Labaneh sulla spiaggia

Labaneh sulla spiaggia

Tel Aviv

Diciamolo subito: Israele è un tripudio enogastronomico. Terra di incrocio, approdo, sintesi, anche la cucina descrive questo continuo puzzle culturale. Se i sapori dominanti sono quelli mediorentali, non mancano influssi dell’Europa dell’Est e tanta, tanta sperimentazione. In più è decisamente anche il regno di vegetariani e vegani: dai falafel all’hummus, non è difficile infatti trovare locali che comprendono nei menù tante possibilità. Unico problemino: il prezzo. Se vi trovate a Tel Aviv non avrete che l’imbarazzo della scelta dalla colazione al dopo cena, ma per il portafogli potrebbero essere dolori. Giusto per dare un’idea, non ci discostiamo dai prezzi delle città del Nord Italia o dalla principali capitali europee. Ecco quindi qualche consiglio per mangiare (davvero) molto bene a prezzi onesti.


Miznon

Miznon, su King George

Miznon, su King George

Come sempre, i posti migliori si trovano per caso. E dire che spesso, arrivando tardi (oltre le 23.30) in una città nuova, mi è capitato di dovermi accontentare del primo posto trovato aperto nei paraggi dell’albergo. Questa volta siamo stati davvero fortunati. In King George, infatti, vagando solo pochi minuti (a proposito, ottimo l’Hotel Galileo, nel quartiere yemenita, su Allenby, poco distante da questo locale), siamo stati attirati dai tavolini in strada e dall’ambiente informale, ma indubbiamente studiato. Musica alta, pomodori e cavolfiori sugli scaffali al posto dei libri, lampade vintage. Tutto molto trendy, come il look un po’ alternativo della (giovane) clientela. Superate le difficoltà iniziali con il menù in ebraico, ci siamo lanciati con lo staff scoprendo l’esistenza di una lista anche in inglese.

Un cavolfiore... intero, da Miznon

Un cavolfiore… intero, da Miznon

Mizon, 23 Ibn Gabirol st.

Mizon, 23 Ibn Gabirol st.

I piatti sono fondamentalmente tutte delle varianti sul tema pita, cibo da strada molto rivisitato. Come consigliato dal ragazzo al bancone, abbiamo provato quella con il pesce (sardine) e quella con i fegatini di pollo (buonissimo). Tutto arricchito da salse, verdure fresche e una buona dose di spezie. Veramente ottimo, così come il cavolfiore, intero, servito come contorno. E’ grigliato, con un goccio d’olio sopra: divino.

Chiacchierando un altro po’ è poi saltato fuori come mai questo posto è così frequentato. Si tratta di uno dei due locali ‘gemelli’ aperti dallo chef israeliano Eyal Shani: una specie di Carlo Cracco locale (è uno dei giudici di Masterchef), che propone cibo di strada in versione più ricercata e a prezzi bassi, ma non bassissimi.
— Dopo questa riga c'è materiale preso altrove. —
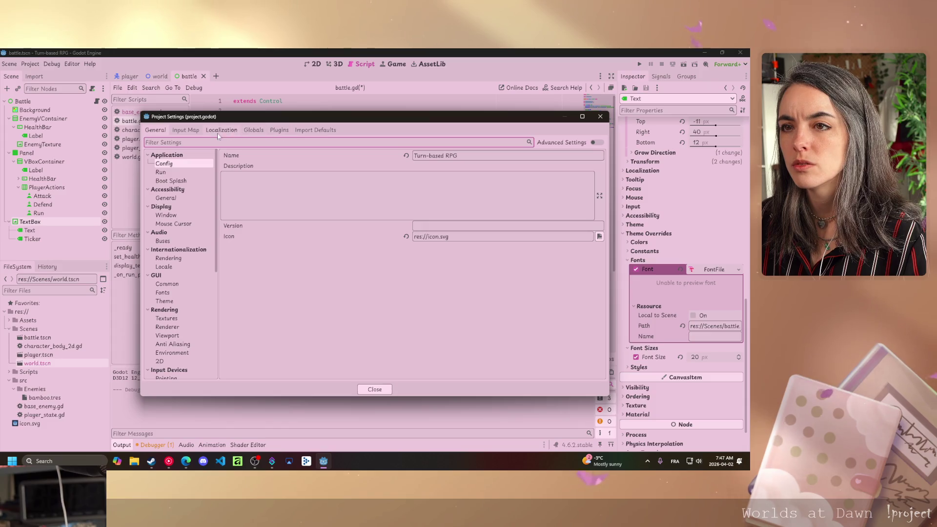
{"action": "left_click", "coordinate": [185, 130]}
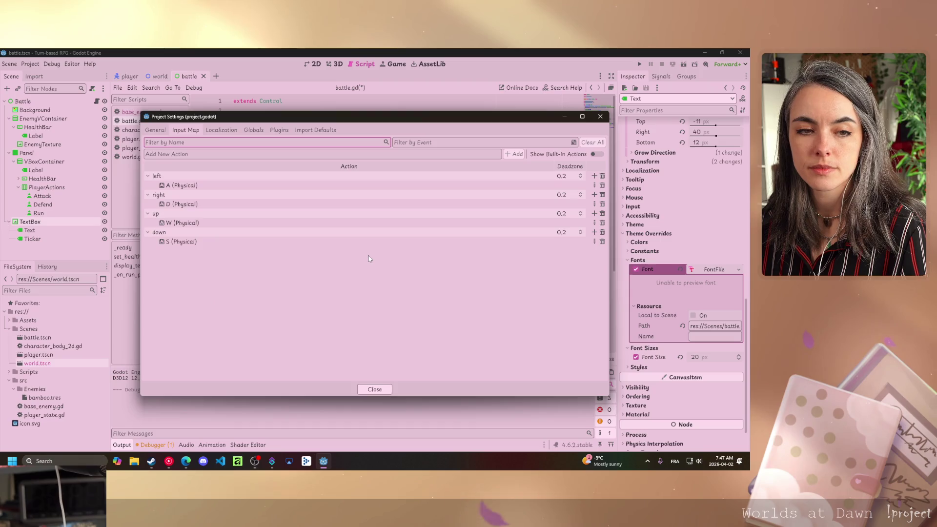
{"action": "left_click", "coordinate": [596, 154]}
Diciamo che 15 euro circa per una pita e una birra non è pochissimo, ma vista la bontà e i prezzi della città è un’ottima scelta. In più ci sono stati offerti anche una pita con gelato (ebbene sì) alla vaniglia e resina (ebbene sì) e té alla menta. Buono, buono, buono.

Ultima cosa: lo chef Shani ha anche il suo ristorante di alto livello, aperto solo due sere a settimana vista la qualità delle materie prime: si chiama The Salon. Se ci andate, fatemi sapere.


Port Said

I tavoli all'aperto del Port Said

I tavoli all’aperto del Port Said

Come ha detto la mia amica Shani, è un locale veramente frequentato dai giovani di Tel Aviv. I piatti si ispirano alla tradizione, ma sono completamente rivisitati. Un posto favoloso, in cui siamo voluti tornare anche l’ultima sera. E prezzi accettabili: mangiando a sazietà, non si superano i 30 euro a testa (circa 110 shekel). Ma veniamo al locale, sempre in zona Allenby, proprio davanti alla Sinagoga principale. Una curiosità: sempre Shani, pediatra a Tel Aviv, ma che ha studiato Medicina in Italia, ci ha raccontato che il posto le ricorda Bologna visto che si trova sotto l’unico portico della città!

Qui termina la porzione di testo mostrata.